So much for young users leaving Facebook en masse… Facebook’s latest results (Q2 2014) are simply stunning:
- $2.91bn revenue (from $1.8bn in 2013)
- $791m profit (from $333m in 2013)
- Daily active users (DAUs) were 829 million on average for June 2014, an increase of 19% year-over-year.
- Mobile DAUs were 654 million on average for June 2014, an increase of 39% year-over-year.
- Monthly active users (MAUs) were 1.32 billion as of June 30, 2014, an increase of 14% year-over-year. This is an amazing statistic – 18% of the world’s population access Facebook monthly!
- Mobile MAUs were 1.07 billion as of June 30, 2014, an increase of 31% year-over-year.
My only word of caution from this update is that $2.68bn of the $2.91bn revenue is advertising – far too high a percentage (92%) in my opinion. A more stable business model, such as e-commerce (selling really stuff) or (person to person) payments should be a higher proportion.

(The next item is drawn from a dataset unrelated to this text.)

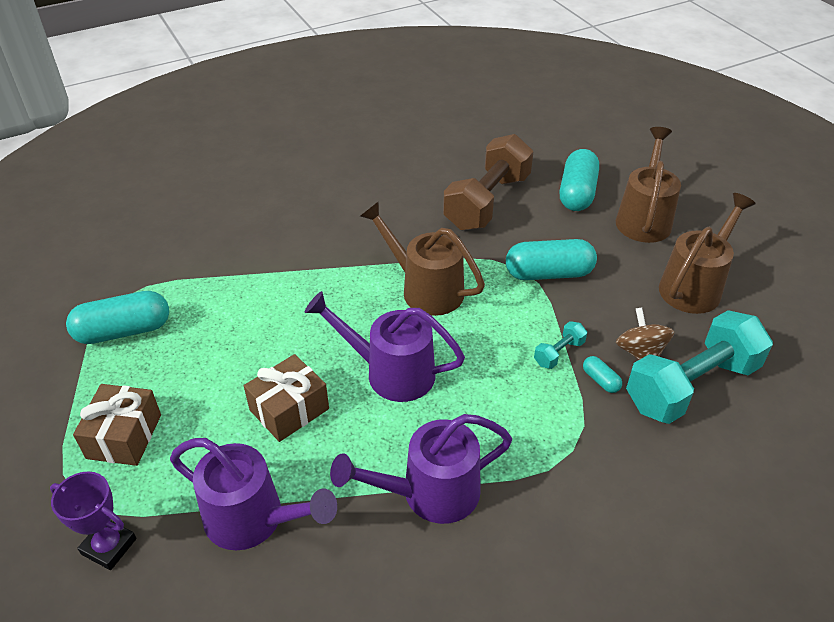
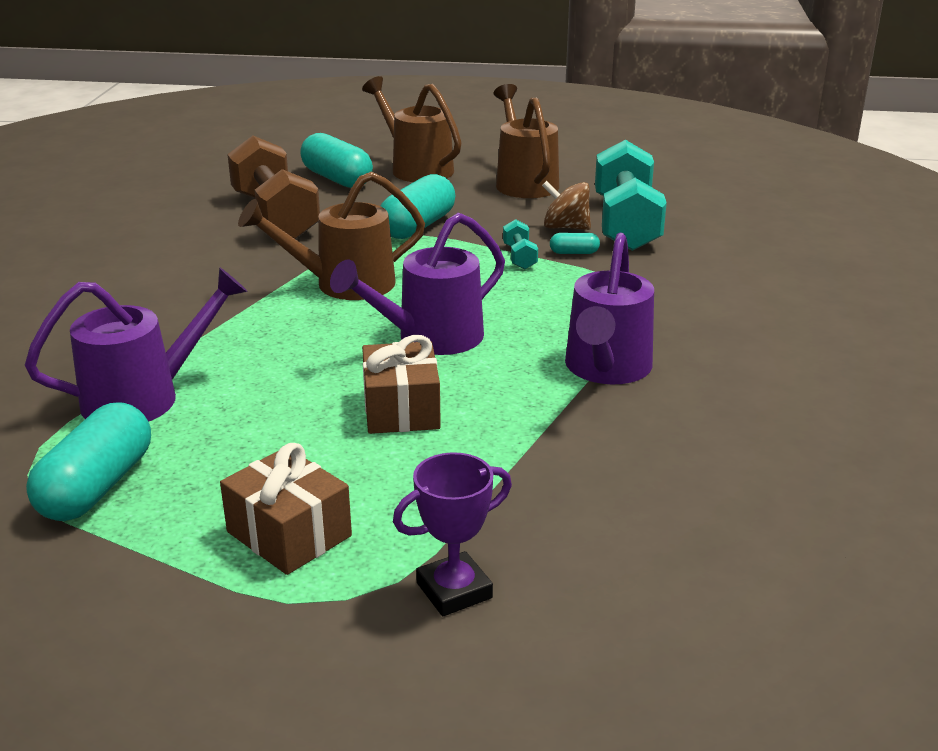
camera: 55 degrees left, 15 degrees down
(254, 520) = (529, 476): purple watering can -> purple watering can (145, 397)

The main takeaway from the results though, is how users want to communicate on social networks more than any other channel.
Yammer update
From a consumer social network to enterprise… we’ve been using Yammer at Endava since the end of 2010. We started using it as an experiment – we literally installed the free version, invited a few close colleagues, and let it filter across the organisation.
We now have a few hundred users on Yammer, and after a lull in usage, it’s become much more popular again. One of the main reasons for this is that we now have more international offices, and it’s an easier way to share information.
Lync and Skype are still used for one-to-one, or one-to-a-few. Email is just horrible (especially one-liners such as “Have you seen this cool site…”), so Yammer fits the one-to-many communication.
Microsoft acquired Yammer in 2012 and it’s interesting that we now use three different Microsoft IM (Instant Messaging) clients, plus Outlook!
We have one partner who is using Yammer to run one of their projects. They made a decision not to use email whatsoever on the project, only Yammer. That way, everyone can see all project communications and the message threads are easier to track (remember Google Wave?) than email.
It’s interesting how products such as Facebook and Yammer have changed the way we regularly communicate in our personal and business lives. And hopefully soon we won’t be using email at all.
Examples include being able to escalate out of a Yammer conversation directly into a video conference; collaboratively editing an Office document while discussing it at the same time in Yammer; or integrating with Dynamics to bring conversations back and forth with customers.